** TEXTE FOURNI **
● ● ●
Tu penses que le reggae limitait ton message ? Effectivement. Si tu veux, la majorité de l'album est restée reggae, mais c'est un autre reggae, un peu plus riche musicalement. Il y a un public typique rock, reggae, musique mandingue… Moi j'ai besoin d'eux tous pour mener ce combat. C'est ce qui explique l'ouverture de cet album.
Aujourd'hui, on peut dire que le reggae n'est plus qu'une influence dans ta musique ? Je définirais ma musique comme plus ouverte. Ouverte, mais qui garde son identité africaine. Je définirais aussi ce son comme reggae typiquement africain. Les cuivres ne sont plus là parce je l'ai voulu, j'ai voulu surprendre, après 15 ans et 10 albums. Il n'y a pas les cuivres ou le piano, mais il y a le soukou, la kora…
J'ai grandi, je sais qu'il y a une autre manière de mener le combat... Quelque part, il y a plus de poésie dans cette nouvelle forme, on te sent plus posé. Après 15 ans, il y a la maturité, la sagesse, que tu peux sentir dans la manière de dire les choses. A 20 ans, on ne dit et on ne fait pas les choses de la même manière que quand on a le double de cet âge là. J'ai grandi, je sais qu'il y a une autre manière de mener le combat. Qu'on n'est pas obligé de casser la porte du magasin pour se faire entendre. Je pense que c'est une manière qui peut porter ses fruits.
Comme on dirait en Côte d'Ivoire, tu es devenu un vieux père. (Rires) Effectivement. J'ai une envie de faire une révolution intelligente. J'ai envie que les jeunes sachent que personne ne viendra changer les choses à notre place, et que ce n'est pas en tendant la main tout le temps qu'on pourra changer les choses. Tant qu'on va tendre la main, on va recevoir quelque chose, mais les politiques vont nous donner des ordres avec. Ou nous imposer leur manière de faire les choses. J'ai envie que les jeunes se rendent compte que ce n'est pas une bonne chose, que tendre la main leur dispense d'aller travailler. On ne peut pas faire une révolution avec une jeunesse qui a la main tendue. Quand je vais à Abidjan, dès que je sors de l'aéroport, je vois toutes ces mains tendues vers moi. Ce n'est pas possible. Il y a 20 ou 25 ans, on voyait des mendiants, comme on peut en voir en France. Aujourd'hui, nous avons beaucoup de gens qui ont un toit, qui sont en bonne santé, et qui descendent dans la rue pour tendre la main. Ils ne pourront rien apporter comme changement.
C'est la révolution des esprits que tu prônes. La révolution des esprits, l'éveil des consciences. Que la majorité de notre population soit alphabétisée.
On a l'impression qu'à l'inverse de tes précédents albums, "African Revolution" est plus destiné aux Africains qu'aux Européens. En Afrique, on me considère comme un leader d'opinion, un éveilleur de consciences. Je saisis ce moment là pour faire un face à face avec eux. S'ils me font confiance, disons-nous la vérité : c'est vrai l'Occident nous a oppressé, on a été mis en esclavage, colonisé… Mais nos ancêtres se sont battus contre l'esclavage et ils ont gagné. Nos parents se sont battus contre la colonisation, et ils ont gagné. Nous, qu'avons-nous fait ? Et que devons-nous faire pour que nos enfants puissent vivre dans une Afrique meilleure ? C'est ce message que je veux faire passer. Si on se bouge, les choses bougeront. Il faut qu'on se rende compte qu'on a un pouvoir, car c'est nous mettons ces gens au pouvoir. A la veille des élections, ces gens qui pendant six ans se croient au-dessus de nous, viennent dans les ghettos presque faire des courbettes. Ca veut dire que nous avons le pouvoir. Il suffit qu'on l'utilise pour se faire respecter.
● ● ●
D'après l'entretien sur le reggae, au bout de combien d'années et de combien d'albums l'artiste a-t-il voulu surprendre en retirant les cuivres ? Les données n'interviennent pas dans cette consigne.

** DONNÉES DISPONIBLES **
● ● ●
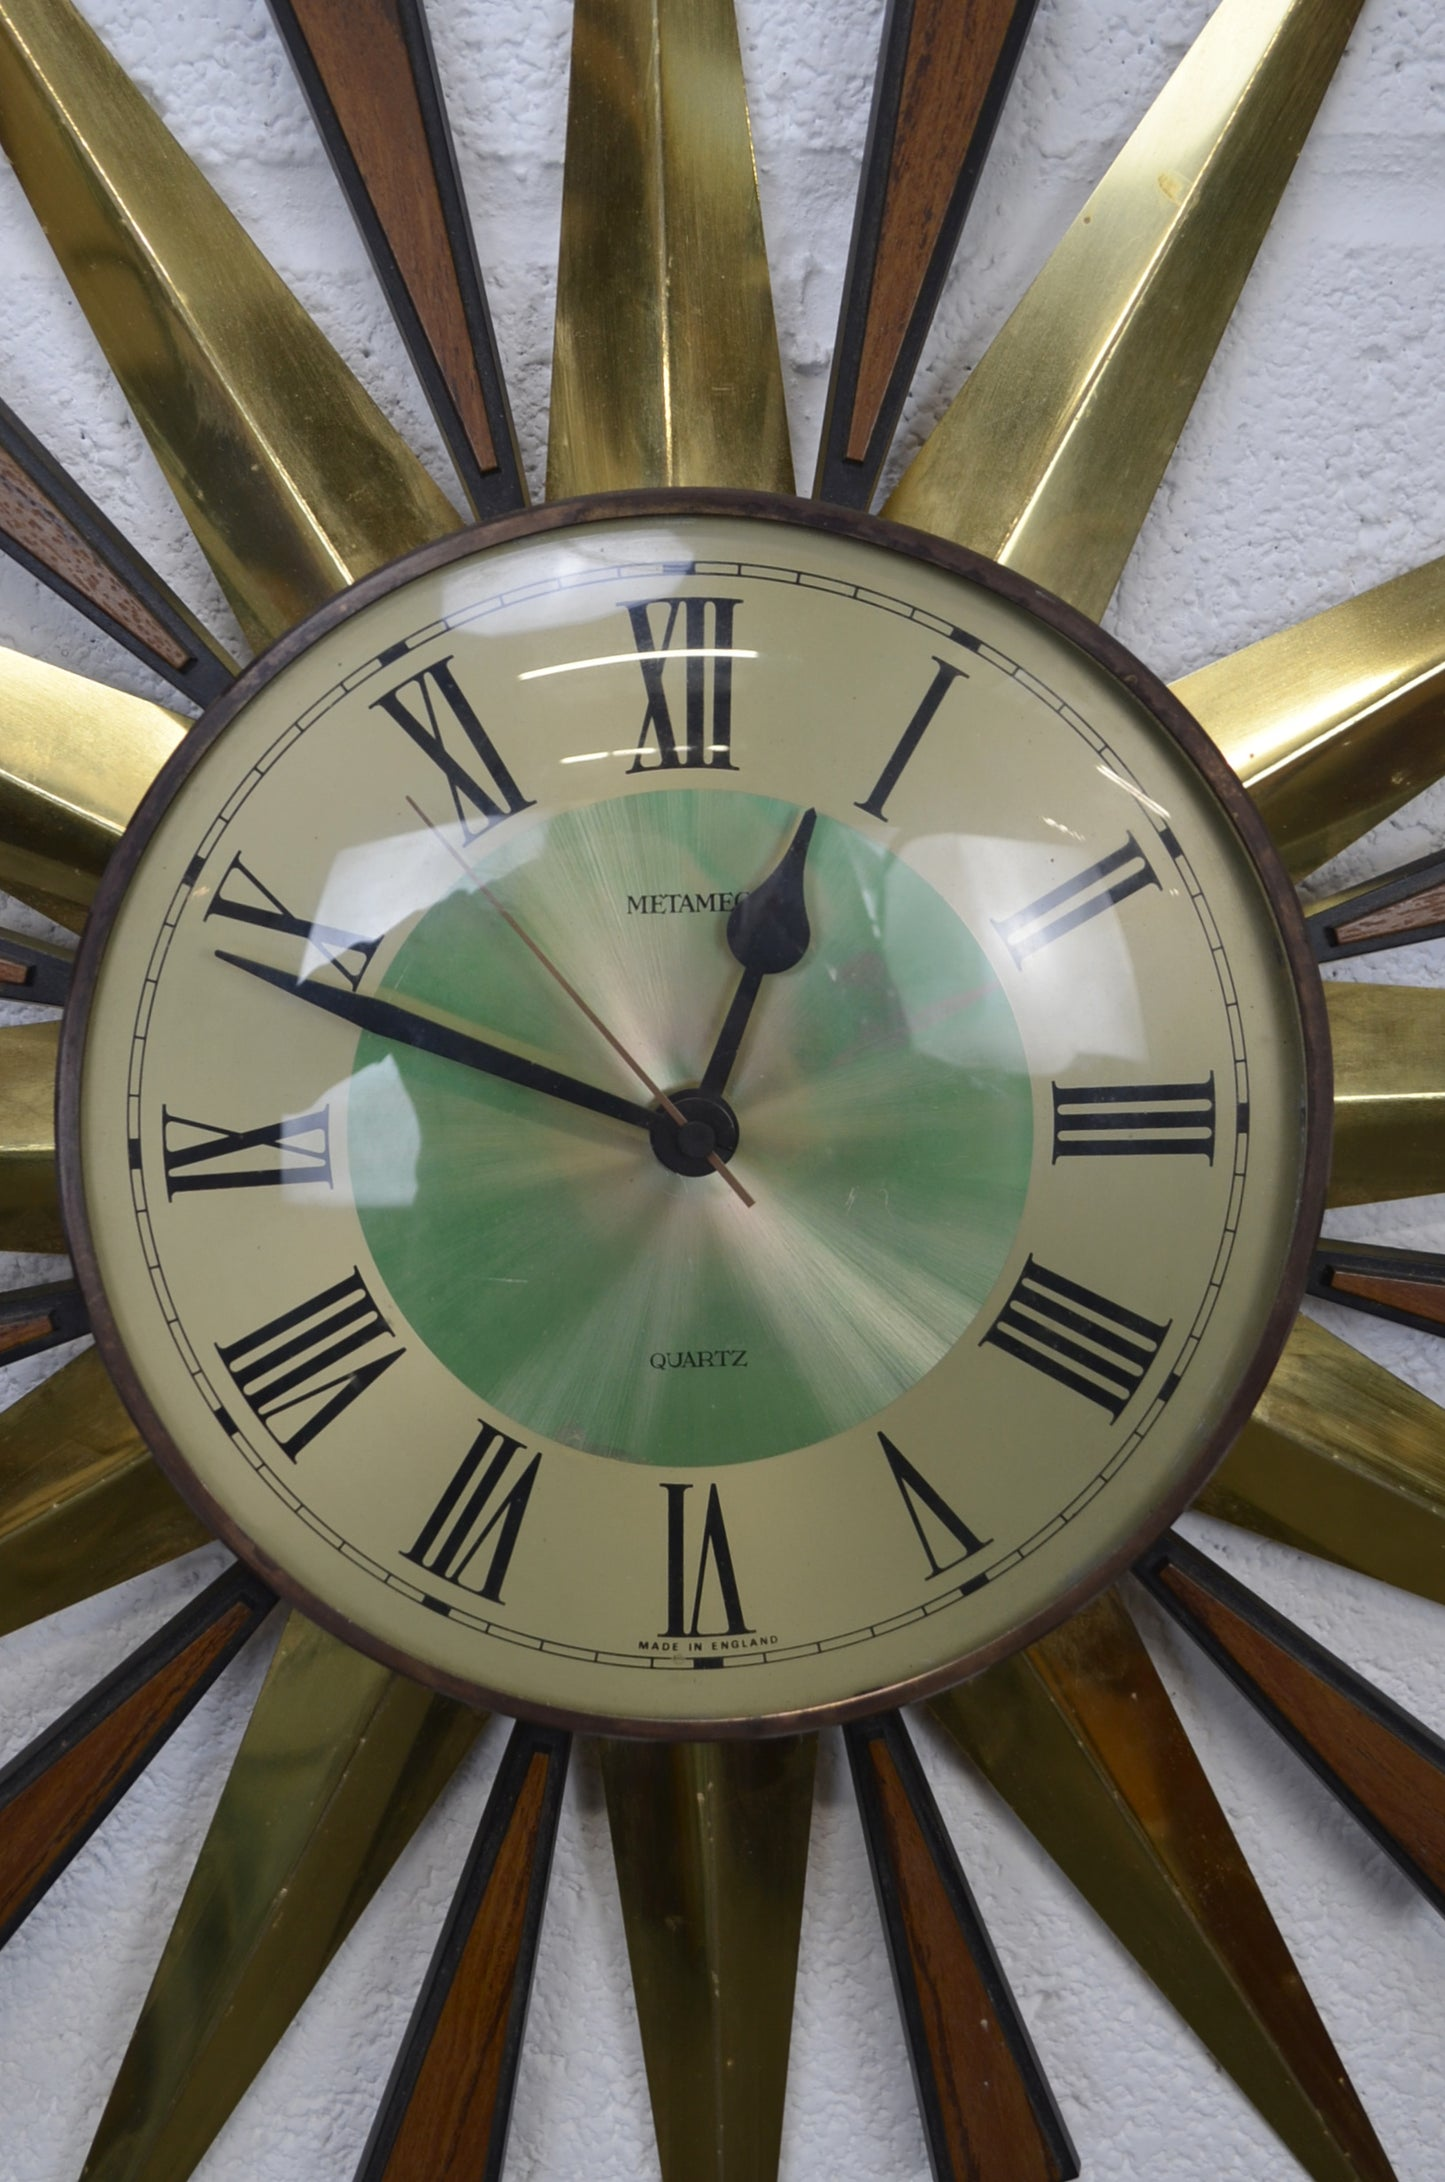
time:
● ● ●
** RÉSULTAT CI-DESSOUS **
Après 15 ans et 10 albums.